When pressed on whether it would really be a zero-input situation, Aquilina admitted that Holden is likely to be consulted, but he expects it to be further down the line.
"At some point I'm sure we'll be brought into it," he said.
"But [Triple Eight is] driving this, and good on them. They'll work out what's best to suit what their team objectives are. We're one of many sponsors."
Holden is currently midway through the three-year deal that stripped the Walkinshaw outfit of its factory status and created Triple Eight's Red Bull Holden Racing Team.
While he's reaffirmed Holden's commitment to motorsport marketing, Aquilina reckons it is still too early to start talks regarding an extension to the current Triple Eight deal, particularly as he is only two months into his role.
"We've got a great relationship with Triple Eight, and they're doing a fantastic job of representing the Commodore," he said.
"It's all positive discussion at this stage. But it's too early for that. I'm only a few days in the role, so we've got a lot to work out.

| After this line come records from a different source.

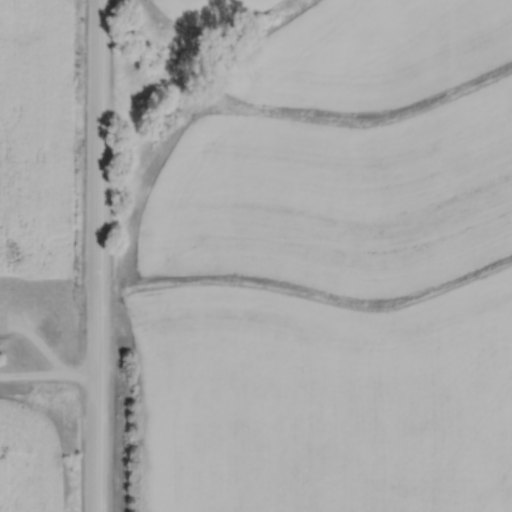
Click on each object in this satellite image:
road: (97, 256)
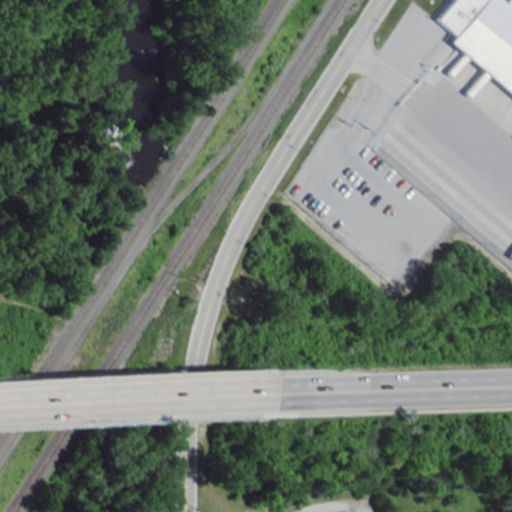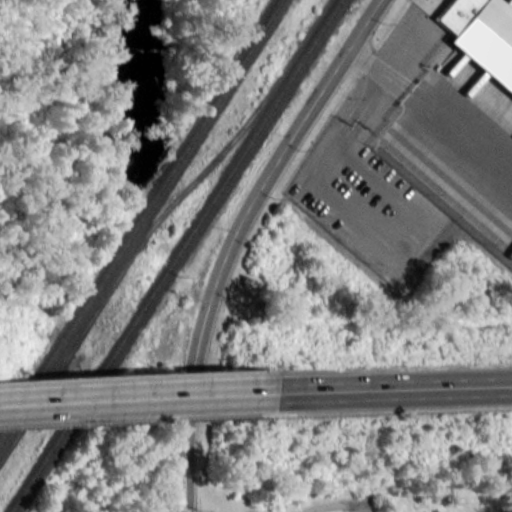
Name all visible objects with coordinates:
building: (481, 36)
railway: (139, 216)
road: (230, 237)
railway: (174, 256)
road: (382, 390)
road: (126, 399)
road: (333, 505)
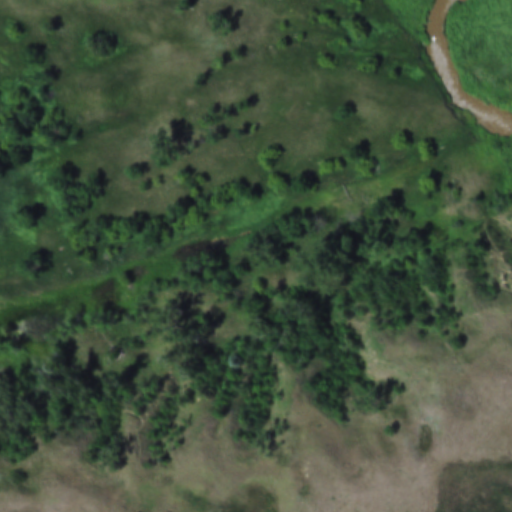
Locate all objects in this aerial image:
river: (456, 64)
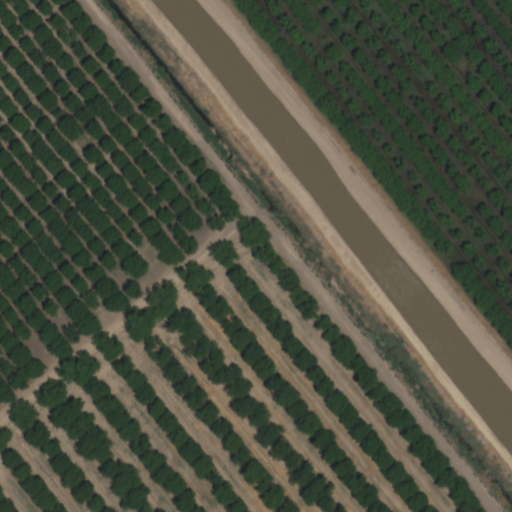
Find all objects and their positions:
road: (359, 190)
road: (323, 236)
road: (288, 256)
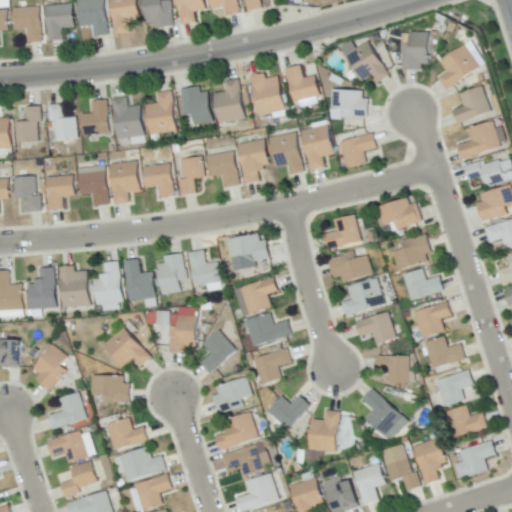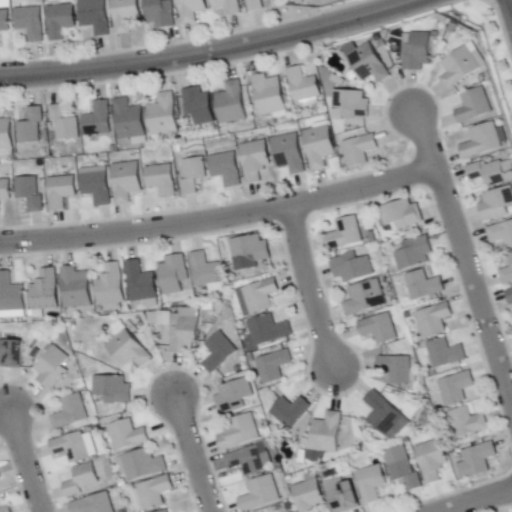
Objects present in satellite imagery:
building: (251, 4)
building: (254, 5)
building: (225, 6)
building: (227, 6)
building: (187, 9)
building: (191, 10)
building: (157, 12)
building: (161, 13)
building: (122, 14)
building: (126, 14)
building: (92, 15)
building: (95, 16)
building: (3, 19)
building: (57, 19)
building: (5, 20)
building: (61, 21)
building: (27, 22)
building: (30, 23)
building: (413, 49)
building: (418, 51)
road: (210, 52)
building: (364, 61)
building: (368, 63)
building: (456, 66)
building: (460, 67)
building: (300, 84)
building: (303, 86)
building: (266, 94)
building: (269, 95)
building: (229, 102)
building: (231, 104)
building: (348, 104)
building: (471, 104)
building: (196, 105)
building: (198, 105)
building: (351, 105)
building: (474, 106)
building: (160, 113)
building: (163, 115)
building: (95, 118)
building: (126, 118)
building: (98, 120)
building: (128, 120)
building: (61, 123)
building: (64, 123)
building: (28, 126)
building: (31, 126)
building: (5, 132)
building: (6, 134)
building: (478, 140)
building: (482, 141)
building: (316, 145)
building: (319, 146)
building: (356, 149)
building: (359, 150)
building: (285, 151)
building: (289, 152)
building: (251, 159)
building: (254, 160)
building: (223, 167)
building: (226, 168)
building: (489, 171)
building: (488, 172)
building: (190, 173)
building: (192, 174)
building: (124, 179)
building: (159, 179)
building: (162, 179)
building: (126, 181)
building: (93, 183)
building: (3, 188)
building: (97, 188)
building: (5, 190)
building: (58, 190)
building: (62, 191)
building: (27, 192)
building: (30, 193)
building: (493, 202)
building: (496, 204)
building: (398, 213)
building: (402, 214)
road: (218, 218)
building: (344, 231)
building: (500, 232)
building: (345, 234)
building: (501, 234)
building: (251, 249)
building: (246, 251)
building: (411, 252)
building: (414, 253)
road: (463, 260)
building: (349, 266)
building: (351, 267)
building: (202, 270)
building: (205, 270)
building: (505, 270)
building: (171, 273)
building: (172, 274)
building: (506, 274)
building: (138, 281)
building: (141, 283)
building: (420, 284)
road: (308, 285)
building: (424, 286)
building: (73, 287)
building: (108, 287)
building: (111, 287)
building: (76, 288)
building: (42, 290)
building: (45, 291)
building: (9, 293)
building: (254, 295)
building: (260, 295)
building: (508, 295)
building: (510, 295)
building: (362, 296)
building: (11, 298)
building: (366, 298)
building: (431, 319)
building: (434, 320)
building: (376, 327)
building: (265, 329)
building: (380, 329)
building: (268, 330)
building: (185, 335)
building: (125, 348)
building: (128, 350)
building: (215, 351)
building: (9, 352)
building: (442, 352)
building: (11, 354)
building: (218, 354)
building: (445, 354)
building: (270, 365)
building: (273, 365)
building: (50, 367)
building: (393, 367)
building: (52, 369)
building: (396, 369)
building: (453, 387)
building: (110, 388)
building: (456, 388)
building: (111, 390)
building: (230, 394)
building: (233, 396)
building: (287, 409)
building: (68, 411)
building: (290, 412)
building: (70, 413)
building: (382, 413)
building: (382, 415)
building: (464, 421)
building: (467, 423)
building: (237, 431)
building: (240, 432)
building: (323, 432)
building: (124, 433)
building: (327, 433)
building: (126, 435)
building: (71, 446)
building: (71, 448)
road: (193, 454)
building: (247, 458)
building: (428, 458)
building: (473, 459)
building: (479, 459)
road: (25, 461)
building: (246, 461)
building: (432, 461)
building: (139, 464)
building: (143, 465)
building: (399, 467)
building: (405, 474)
building: (78, 478)
building: (82, 482)
building: (367, 482)
building: (371, 484)
building: (152, 490)
building: (154, 492)
building: (257, 493)
building: (260, 494)
building: (305, 494)
building: (339, 494)
building: (308, 495)
building: (342, 496)
building: (135, 499)
road: (475, 500)
building: (90, 503)
building: (93, 504)
building: (4, 508)
building: (6, 509)
building: (161, 510)
building: (166, 511)
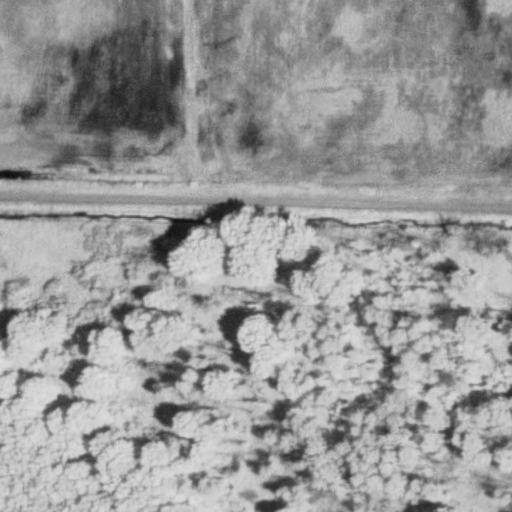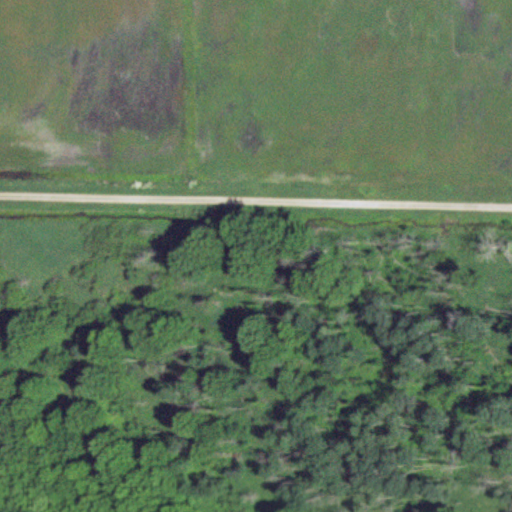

"We're enjoying our current relationship and we believe we can do more with them in the context of the existing relationship. It's quite positive.
"The opportunities are fantastic with the other partners on board with that team. I look forward to exploring that more."
GM Holden is currently going through a significant transition from carmaker to importer, with the flagship Commodore road car now being built overseas.
There is also a top management change looming, with current chairman and managing director Mark Bernhard set to walk away from the role at the end of the month.
Bernhard will be replaced by former Toyota Australia boss Dave Buttner.